A. A general and temporary condition of partial or complete inundation of normally dry land area from:

1. The overflow of inland or tidal waters.

2. The unusual and rapid accumulation of runoff of surface waters from any source.

3. Mudslides (i.e., mudflows) which are proximately caused by flooding as defined ... and are akin to a river of liquid and flowing mud on the surfaces of normally dry land areas. ...

B. The collapse or subsidence of land along the shore of a lake or other body of water as a result of erosion or undermining caused by waves or currents of water. ...

These flood policies are subject to limitations on coverage imposed by applicable federal regulations with one of the perils specifically excluded being landslide, a term that is not defined in the policy.

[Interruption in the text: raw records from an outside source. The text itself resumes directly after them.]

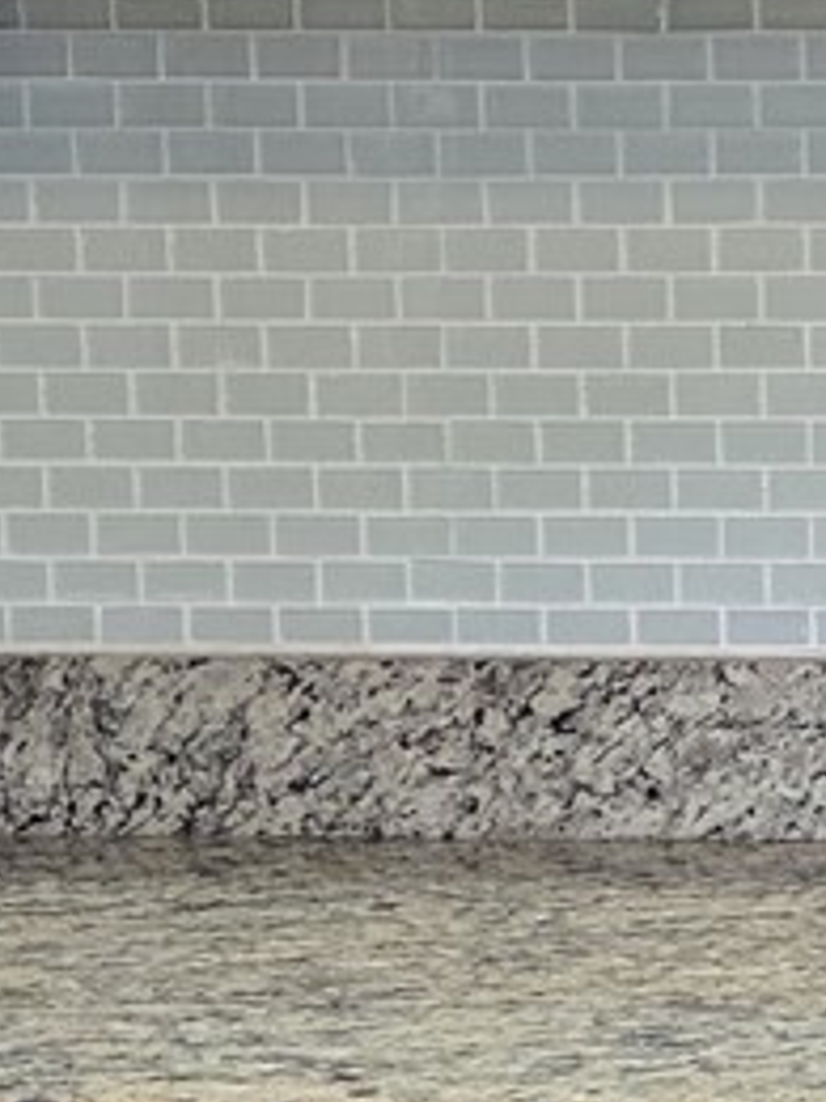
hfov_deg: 10.7
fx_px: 4327
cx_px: 1051
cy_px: 894
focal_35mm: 136
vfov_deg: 14.4
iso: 640
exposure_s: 1/120
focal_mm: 5.4
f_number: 1.8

Do people really know the difference between mudslides and landslides? The insurer thought it knew, in the case of McHugh a United Service Automobile Association 164 F.3d 451 (US.Ct.App. 9tlz Car. 1999), and put the homeowners through what looked like a long, expensive dispute only to find out it did not know the difference.

The insureds in this case reported to their insurer that their beach house had been damaged by a floodrelated mudslide that occurred after heavy rains and an overflow of a drainage ditch situated at the top of the slope on which the house was located. The house, located at the base of a steep sloping hill, was knocked off its foundation and partially destroyed after being hit by a saturated mixture of soil, gravel, vegetation, and rock.

After receiving the claim, the insurer hired an independent adjuster who took photographs and then hired a geo-technical engineering firm to determine the exact cause of the damage. The engineer concluded that the slide was caused by a combination of factors including saturation of the surface soils by heavy rainfall and a buildup of groundwater in the underlying sand and gravel. The report concluded that the soil instability was classified as a landslide, not a mudslide.

The insureds hired their own geotechnical engineer, who concluded that the damage was caused by a mudslide, not a landslide, precipitated by soil saturation and surface-water runoff from a natural drainage channel above the slide area.

Still seeking recovery of damages, and in light of the differing opinions, the insureds brought suit against their insurer. With the lower court agreeing with the insurer, the decision was appealed. The fundamental question involved, from the court's perspective, was not so much the interpretation of the policy's exclusionary language, but whether a mudflow had occurred and was the proximate cause of the damage to the house.